===== Input data =====
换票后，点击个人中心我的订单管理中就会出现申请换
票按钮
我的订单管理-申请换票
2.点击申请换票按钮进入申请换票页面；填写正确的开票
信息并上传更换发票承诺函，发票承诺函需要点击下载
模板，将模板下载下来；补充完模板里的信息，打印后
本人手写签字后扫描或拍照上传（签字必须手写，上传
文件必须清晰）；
=====
To do
Transcribe exactly, and only, the lines from the one bearing "我的订单管理-申请换票" through the last line of the entries, counting both.

Exercise result
我的订单管理-申请换票
2.点击申请换票按钮进入申请换票页面；填写正确的开票
信息并上传更换发票承诺函，发票承诺函需要点击下载
模板，将模板下载下来；补充完模板里的信息，打印后
本人手写签字后扫描或拍照上传（签字必须手写，上传
文件必须清晰）；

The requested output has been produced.